未过去多久,一个金丹真人已是忍耐不住,率先朝前首那人呼唤道,其余人也纷纷擡首看去,眼中有一丝希冀。
贾锡是崇虚教主刘错的元从旧部,甚至刘错尚未发迹之前,贾锡便对其有提携恩情,传授过刘错一部通过拘禁亡魂来炼制尸婴的法子。
两者交情从来不浅,非旁人所能比拟。
因此缘故,在崇虚教立道后,刘错也是投桃报李,助贾锡迈过了金丹天堑,使他能够在外自称一句真人从此,便是享寿千五,可以逍遥尘世,恣意玩乐!
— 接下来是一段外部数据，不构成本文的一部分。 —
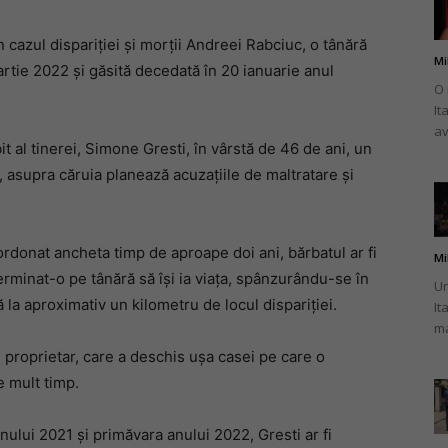
 cazul dispariției și morții Andreei Rabciuc, o tânără
Mi
rtie 2022 și găsită decedată în 20 ianuarie anul
O 
It
românului
av
it al tinerei, Simone Gresti, în vârstă de 46 de ani, un
 asupra căruia planează acuzațiile de maltratare și
din
oordonat ancheta timp de aproape doi ani, bărbatul ar fi
Mi
minat-o pe tânără să își ia viața, spânzurându-se în
Un
ă la aproximativ un kilometru de locul dispariției.
It
ma
e proprietar, care a deschis ușa casei pe care o
Italia
 mult timp.
 anului 2021 și primăvara anului 2022, Gresti ar fi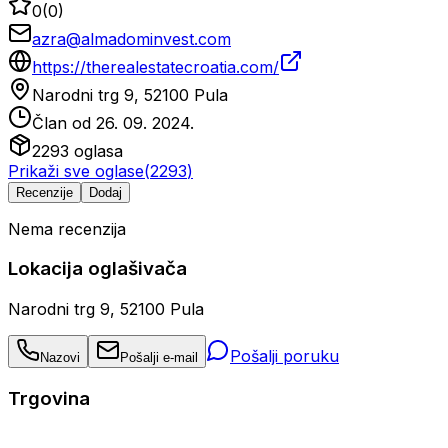
0
(
0
)
azra@almadominvest.com
https://therealestatecroatia.com/
Narodni trg 9, 52100 Pula
Član od
26. 09. 2024.
2293
oglasa
Prikaži sve oglase
(
2293
)
Recenzije
Dodaj
Nema recenzija
Lokacija oglašivača
Narodni trg 9, 52100 Pula
Pošalji poruku
Nazovi
Pošalji e-mail
Trgovina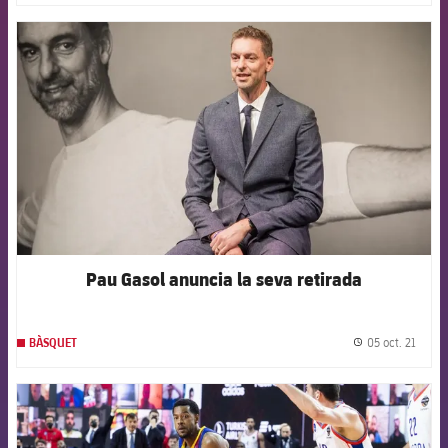
FCB Barcelona badge
Pau Gasol anuncia la seva retirada
05 oct. 21
BÀSQUET
label.
FCB Barcelona badge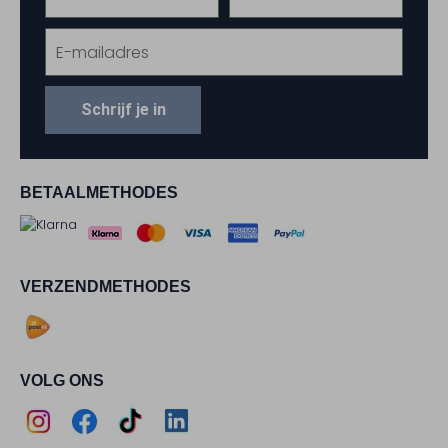
Schrijf je in
BETAALMETHODES
VERZENDMETHODES
VOLG ONS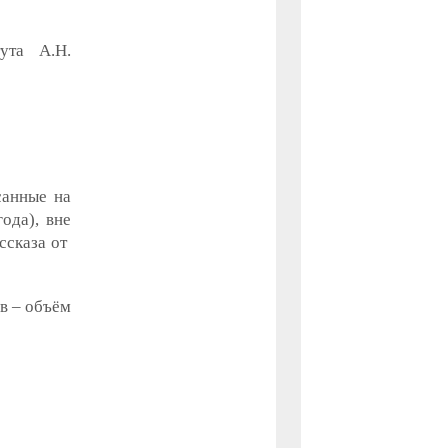
ута А.Н.
санные на
ода), вне
ссказа от
ов – объём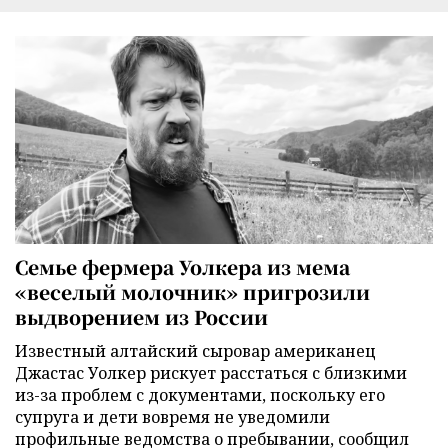
Семье фермера Уолкера из мема
«веселый молочник» пригрозили
выдворением из России
Известный алтайский сыровар американец
Джастас Уолкер рискует расстаться с близкими
из-за проблем с документами, поскольку его
супруга и дети вовремя не уведомили
профильные ведомства о пребывании, сообщил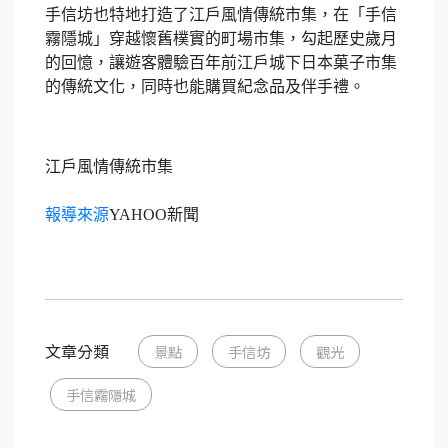
手信坊也特地打造了江戶風情傳統市集，在「手信
霧隱城」穿越懷舊樸實的町場市集，勾起歷史歲月
的回憶，讓遊客體驗百年前江戶城下日本菓子市集
的傳統文化，同時也能購買紀念品及伴手禮。
江戶風情傳統市集
報導來源
YAHOO新聞
文章分類
景點
手信坊
觀光
手信霧隱城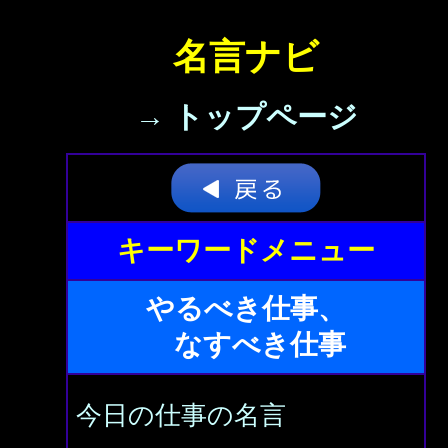
名言ナビ
→ トップページ
キーワードメニュー
やるべき仕事、
なすべき仕事
今日の仕事の名言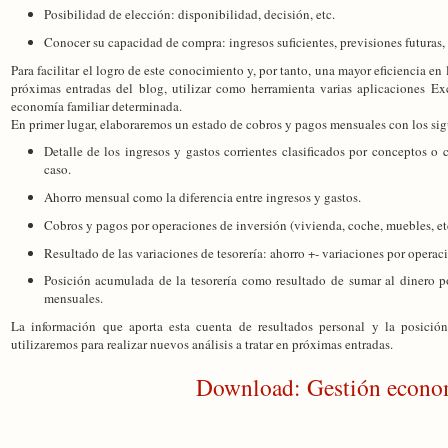
Posibilidad de elección: disponibilidad, decisión, etc.
Conocer su capacidad de compra: ingresos suficientes, previsiones futuras, 
Para facilitar el logro de este conocimiento y, por tanto, una mayor eficiencia en
próximas entradas del blog, utilizar como herramienta varias aplicaciones Ex
economía familiar determinada.
En primer lugar, elaboraremos un estado de cobros y pagos mensuales con los sig
Detalle de los ingresos y gastos corrientes clasificados por conceptos o
caso.
Ahorro mensual como la diferencia entre ingresos y gastos.
Cobros y pagos por operaciones de inversión (vivienda, coche, muebles, etc
Resultado de las variaciones de tesorería: ahorro +- variaciones por operac
Posición acumulada de la tesorería como resultado de sumar al dinero po
mensuales.
La información que aporta esta cuenta de resultados personal y la posición
utilizaremos para realizar nuevos análisis a tratar en próximas entradas.
Download: Gestión econom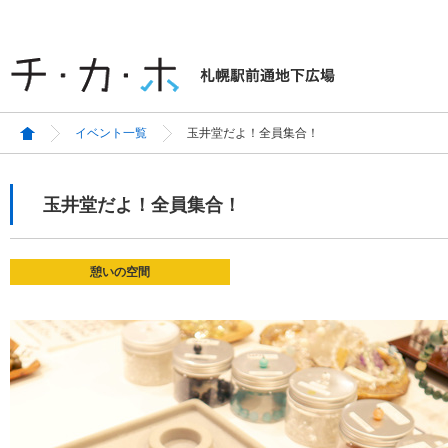
イベント一覧
玉井堂だよ！全員集合！
玉井堂だよ！全員集合！
憩いの空間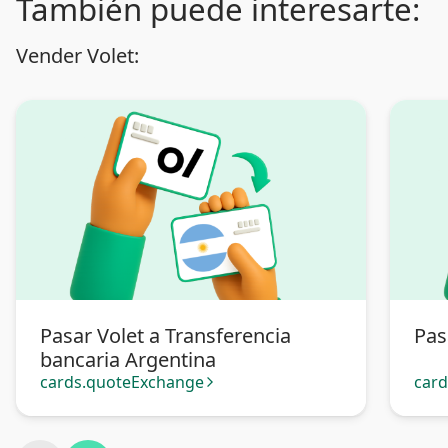
También puede interesarte:
Vender Volet:
Pasar Volet a Transferencia
Pas
bancaria Argentina
cards.quoteExchange
car
arrow_forward_ios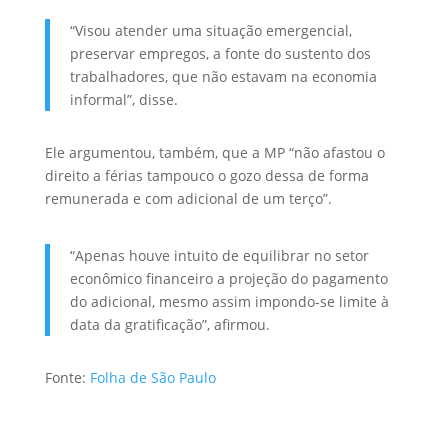
“Visou atender uma situação emergencial,
preservar empregos, a fonte do sustento dos
trabalhadores, que não estavam na economia
informal”, disse.
Ele argumentou, também, que a MP “não afastou o
direito a férias tampouco o gozo dessa de forma
remunerada e com adicional de um terço”.
“Apenas houve intuito de equilibrar no setor
econômico financeiro a projeção do pagamento
do adicional, mesmo assim impondo-se limite à
data da gratificação”, afirmou.
Fonte:
Folha de São Paulo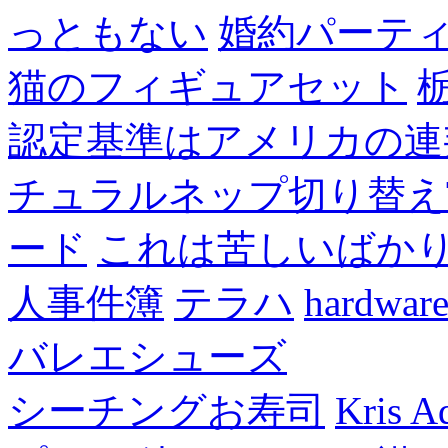
っともない
婚約パーテ
猫のフィギュアセット
認定基準はアメリカの連
チュラルネップ切り替え
ード
これは苦しいばか
人事件簿
テラハ
hardw
バレエシューズ
シーチングお寿司
Kris A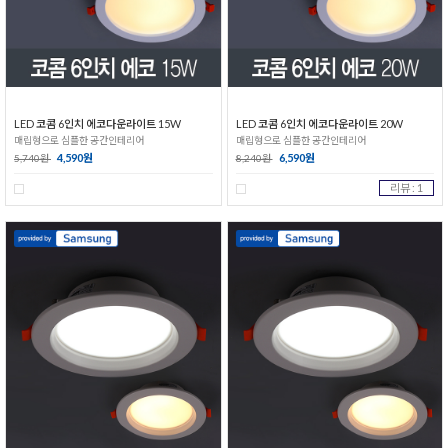
LED 코콤 6인치 에코다운라이트 15W
LED 코콤 6인치 에코다운라이트 20W
매립형으로 심플한 공간인테리어
매립형으로 심플한 공간인테리어
4,590원
6,590원
5,740원
8,240원
리뷰 : 1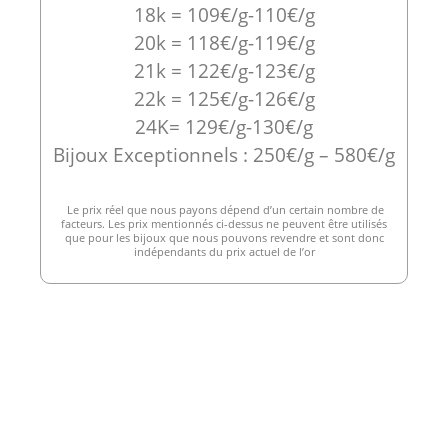
18k = 109€/g-110€/g
20k = 118€/g-119€/g
21k = 122€/g-123€/g
22k = 125€/g-126€/g
24K= 129€/g-130€/g
Bijoux Exceptionnels : 250€/g – 580€/g
Le prix réel que nous payons dépend d’un certain nombre de
facteurs. Les prix mentionnés ci-dessus ne peuvent être utilisés
que pour les bijoux que nous pouvons revendre et sont donc
indépendants du prix actuel de l’or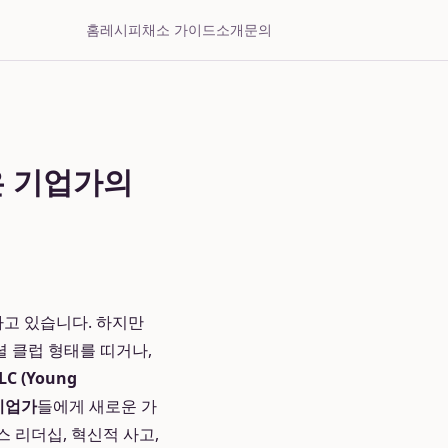
홈
레시피
채소 가이드
소개
문의
은 기업가의
고 있습니다. 하지만
셜 클럽 형태를 띠거나,
C (Young
기업가
들에게 새로운 가
 리더십, 혁신적 사고,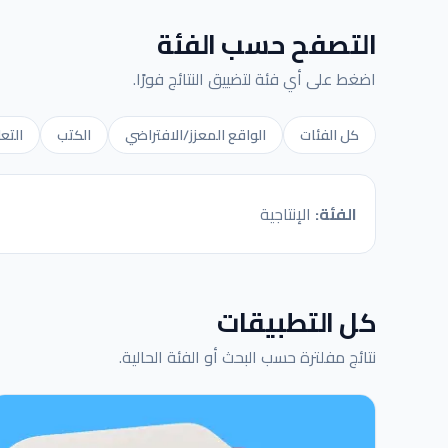
التصفح حسب الفئة
اضغط على أي فئة لتضييق النتائج فورًا.
كل الفئات
الواقع المعزز/الافتراضي
الكتب
التعل
الفئة:
الإنتاجية
كل التطبيقات
نتائج مفلترة حسب البحث أو الفئة الحالية.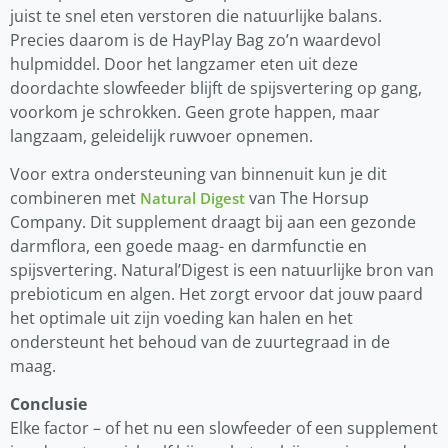
juist te snel eten verstoren die natuurlijke balans.
Precies daarom is de HayPlay Bag zo’n waardevol
hulpmiddel. Door het langzamer eten uit deze
doordachte slowfeeder blijft de spijsvertering op gang,
voorkom je schrokken. Geen grote happen, maar
langzaam, geleidelijk ruwvoer opnemen.
Voor extra ondersteuning van binnenuit kun je dit
combineren met
van The Horsup
Natural Digest
Company. Dit supplement draagt bij aan een gezonde
darmflora, een goede maag- en darmfunctie en
spijsvertering. Natural’Digest is een natuurlijke bron van
prebioticum en algen. Het zorgt ervoor dat jouw paard
het optimale uit zijn voeding kan halen en het
ondersteunt het behoud van de zuurtegraad in de
maag.
Conclusie
Elke factor – of het nu een slowfeeder of een supplement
而贾锡纵只是个最劣的九品黄白金丹,但以他在教中的地位,莫说一众金丹教众要对其恭敬行礼,便连彩色女子和赤面大汉这等元神中人,平素对他也颇为礼遇,不好怠慢。
此时贾锡本是无奈低头,正有些心神不属。
在被唤了一声后,又见众修皆齐刷刷看过来,俨然是将自己当作主心骨的模样。
贾锡清咳了两声,他将对陈珩的畏惧和那杀孙之痛暂且压制,旋即不屑摆手,冷笑一声:
“慌些什么?掌教还在此坐镇呢,莫要乱了阵脚!纵那凶人再有神通,他又有几多本事,可以孤身打穿这些山门大阵?”
贾锡又阴恻恻一笑:
“我教能独霸天越,逼得风簧宗成了断脊守户之犬,甚至叫那尊骆识真君都不好顾念旧情…这些东西,靠得不是翟本长老,不是什么上三坛坛主,唯是掌教一人耳。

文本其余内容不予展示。